Le mot « boucantier », né du nouchi, va figurer dans le « Petit Larousse illustré 2020 ». C’est le second terme emprunté à l’argot ivoirien, après « s’enjailler ». Un choix qui fait honneur à la culture ivoirienne.
C’est en 2017, lors des Jeux de la Francophonie organisés à Abidjan, que la nouvelle a été donnée. Le verbe « s’enjailler », emprunté au nouchi, venait d’être inscrit au dictionnaire de la langue française. Deux ans après, c’est au tour de « boucantier », tiré également de l’argot ivoirien, de figurer dès 2020 dans le « Petit Larousse illustré ». Substantif de « boucan », qui signifie « vacarme », ce terme désigne « celui qui aime afficher son aisance matérielle et son style de vie ostentatoire ». Avec cette nouvelle entrée, le nouchi se positionne désormais comme une langue identitaire de Côte d’Ivoire qui influence de la langue française.

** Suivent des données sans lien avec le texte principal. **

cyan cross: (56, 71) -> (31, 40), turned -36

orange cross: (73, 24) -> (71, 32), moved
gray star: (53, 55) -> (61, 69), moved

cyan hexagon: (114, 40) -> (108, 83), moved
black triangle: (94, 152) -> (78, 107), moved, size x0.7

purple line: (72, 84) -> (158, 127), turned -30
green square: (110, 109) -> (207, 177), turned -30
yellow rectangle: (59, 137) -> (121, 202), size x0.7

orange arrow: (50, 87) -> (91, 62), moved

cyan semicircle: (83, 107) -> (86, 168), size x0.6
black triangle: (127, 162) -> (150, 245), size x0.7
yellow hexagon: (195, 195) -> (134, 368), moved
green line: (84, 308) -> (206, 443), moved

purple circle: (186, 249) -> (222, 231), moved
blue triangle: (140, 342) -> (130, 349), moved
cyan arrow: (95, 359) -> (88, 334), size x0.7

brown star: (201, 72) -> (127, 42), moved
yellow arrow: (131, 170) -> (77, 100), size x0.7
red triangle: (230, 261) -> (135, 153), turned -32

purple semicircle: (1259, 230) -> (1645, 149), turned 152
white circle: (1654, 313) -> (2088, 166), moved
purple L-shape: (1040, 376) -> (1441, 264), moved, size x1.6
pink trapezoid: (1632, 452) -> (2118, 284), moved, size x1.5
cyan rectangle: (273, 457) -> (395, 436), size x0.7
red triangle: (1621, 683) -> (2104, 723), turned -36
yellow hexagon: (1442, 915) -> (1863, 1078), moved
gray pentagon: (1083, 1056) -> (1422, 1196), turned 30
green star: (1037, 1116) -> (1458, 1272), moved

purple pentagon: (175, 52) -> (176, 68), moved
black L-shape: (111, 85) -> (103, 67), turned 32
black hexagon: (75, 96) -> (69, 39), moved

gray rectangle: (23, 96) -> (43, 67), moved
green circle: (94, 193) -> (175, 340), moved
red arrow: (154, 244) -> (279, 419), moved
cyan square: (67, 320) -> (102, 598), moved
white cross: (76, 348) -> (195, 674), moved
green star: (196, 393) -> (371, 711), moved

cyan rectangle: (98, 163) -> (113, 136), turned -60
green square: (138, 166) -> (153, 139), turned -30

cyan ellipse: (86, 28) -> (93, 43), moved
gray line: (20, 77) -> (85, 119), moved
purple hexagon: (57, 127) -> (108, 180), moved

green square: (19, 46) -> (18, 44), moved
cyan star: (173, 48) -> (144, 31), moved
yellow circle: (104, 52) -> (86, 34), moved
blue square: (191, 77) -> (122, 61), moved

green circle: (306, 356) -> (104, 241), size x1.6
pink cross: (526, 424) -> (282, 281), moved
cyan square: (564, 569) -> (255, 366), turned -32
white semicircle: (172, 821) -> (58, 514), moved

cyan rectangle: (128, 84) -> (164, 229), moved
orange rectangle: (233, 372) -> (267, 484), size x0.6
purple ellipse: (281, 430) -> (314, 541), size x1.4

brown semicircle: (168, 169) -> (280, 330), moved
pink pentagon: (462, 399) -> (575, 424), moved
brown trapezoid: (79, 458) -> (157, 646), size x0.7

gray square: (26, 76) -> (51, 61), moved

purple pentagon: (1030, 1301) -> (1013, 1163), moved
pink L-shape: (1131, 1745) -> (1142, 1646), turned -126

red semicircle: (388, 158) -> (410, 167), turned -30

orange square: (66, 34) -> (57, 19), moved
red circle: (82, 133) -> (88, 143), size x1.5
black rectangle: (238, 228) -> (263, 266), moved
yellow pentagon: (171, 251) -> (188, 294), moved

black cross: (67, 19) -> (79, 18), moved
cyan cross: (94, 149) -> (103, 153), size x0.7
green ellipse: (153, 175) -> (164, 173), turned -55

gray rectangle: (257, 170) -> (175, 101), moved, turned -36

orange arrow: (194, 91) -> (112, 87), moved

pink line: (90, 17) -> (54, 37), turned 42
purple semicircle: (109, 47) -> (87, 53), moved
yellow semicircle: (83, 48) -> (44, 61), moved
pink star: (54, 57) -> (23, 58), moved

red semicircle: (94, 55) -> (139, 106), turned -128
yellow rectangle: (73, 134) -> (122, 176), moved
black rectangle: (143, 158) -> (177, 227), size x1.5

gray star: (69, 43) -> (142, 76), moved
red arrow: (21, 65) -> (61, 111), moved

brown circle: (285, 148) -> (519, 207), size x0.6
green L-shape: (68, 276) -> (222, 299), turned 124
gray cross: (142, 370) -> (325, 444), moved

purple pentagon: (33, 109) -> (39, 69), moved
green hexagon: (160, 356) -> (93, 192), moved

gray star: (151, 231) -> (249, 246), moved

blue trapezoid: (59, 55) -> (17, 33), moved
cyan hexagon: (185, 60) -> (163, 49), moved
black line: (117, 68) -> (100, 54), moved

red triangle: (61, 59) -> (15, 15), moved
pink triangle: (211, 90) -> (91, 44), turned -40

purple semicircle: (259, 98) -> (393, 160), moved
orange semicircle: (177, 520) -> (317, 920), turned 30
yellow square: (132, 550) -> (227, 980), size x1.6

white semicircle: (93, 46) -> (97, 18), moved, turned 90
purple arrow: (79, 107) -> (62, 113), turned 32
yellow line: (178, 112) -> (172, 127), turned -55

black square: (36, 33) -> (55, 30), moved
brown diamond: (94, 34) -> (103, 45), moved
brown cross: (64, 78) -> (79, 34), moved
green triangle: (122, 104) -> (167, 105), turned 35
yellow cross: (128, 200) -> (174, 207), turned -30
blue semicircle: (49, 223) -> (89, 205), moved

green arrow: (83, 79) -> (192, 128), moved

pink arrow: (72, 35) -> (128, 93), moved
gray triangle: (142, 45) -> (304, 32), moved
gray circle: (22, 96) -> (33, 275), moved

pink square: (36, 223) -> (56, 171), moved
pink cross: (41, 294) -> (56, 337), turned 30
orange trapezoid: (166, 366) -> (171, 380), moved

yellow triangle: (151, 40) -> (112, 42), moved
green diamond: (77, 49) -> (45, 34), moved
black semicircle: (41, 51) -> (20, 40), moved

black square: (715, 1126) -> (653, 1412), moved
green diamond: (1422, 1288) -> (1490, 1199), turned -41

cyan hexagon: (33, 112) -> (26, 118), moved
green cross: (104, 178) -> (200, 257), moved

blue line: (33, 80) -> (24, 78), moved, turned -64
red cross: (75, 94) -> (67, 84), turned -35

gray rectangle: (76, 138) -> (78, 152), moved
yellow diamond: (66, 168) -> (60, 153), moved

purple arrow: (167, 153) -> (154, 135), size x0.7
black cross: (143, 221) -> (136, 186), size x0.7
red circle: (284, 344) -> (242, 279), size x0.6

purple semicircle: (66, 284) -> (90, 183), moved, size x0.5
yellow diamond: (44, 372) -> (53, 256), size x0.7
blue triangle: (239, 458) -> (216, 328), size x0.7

Nouchi « en avant! » « Avec plus de 60 ethnies et une diversité de cultures, il nous fallait trouver un moyen de communiquer entre nous, jeunes de la rue, qui nous retrouvions dans les années 80 devant les salles de cinéma. Chacun parlait sa langue et il était difficile de se comprendre », confie Omer Kipré, alias Sahin Polo, figure emblématique du mouvement ziguéhi en Côte d’Ivoire et promoteur du nouchi en Europe. « Le nouchi est un argot spécial. Nous avons utilisé le français, auquel nous avons associé des mots provenant d’ethnies de Côte d’Ivoire ». Utilisé dans la musique même par les hommes politiques, il s’est taillé au fil des ans une place dans le quotidien des Ivoiriens. Cependant, il n'est pas encore considéré comme une langue à part entière. « Le nouchi est avant tout un parler urbain. Loin d’obéir à une quelconque norme, il n’est qu’un moyen d’expression. C’est une manière de parler non ordonnée, n’obéissant à aucun critère », affirme le Pr Jacques Silué Sassongo, sociolinguiste, enseignant à l’Université Félix Houphouët Boigny d’Abidjan. Mais, selon lui, la Côte d’Ivoire pourra se flatter un jour d’avoir un français qui lui est propre et qui nécessitera des interprètes. « Ceux qui ont pronostiqué sa mort ont eu tort. Il faut reconnaître que le nouchi est en pleine expansion. Il est en train de coloniser le français populaire et le français standard », estime M. Sassongo. Phénomène linguistique pour les scientifiques ivoiriens, le nouchi progresse et d’autres mots vont intégrer le dictionnaire et pourquoi pas être classés au patrimoine immatériel de l’Organisation des Nations unies pour l'éducation, la science et la culture (UNESCO).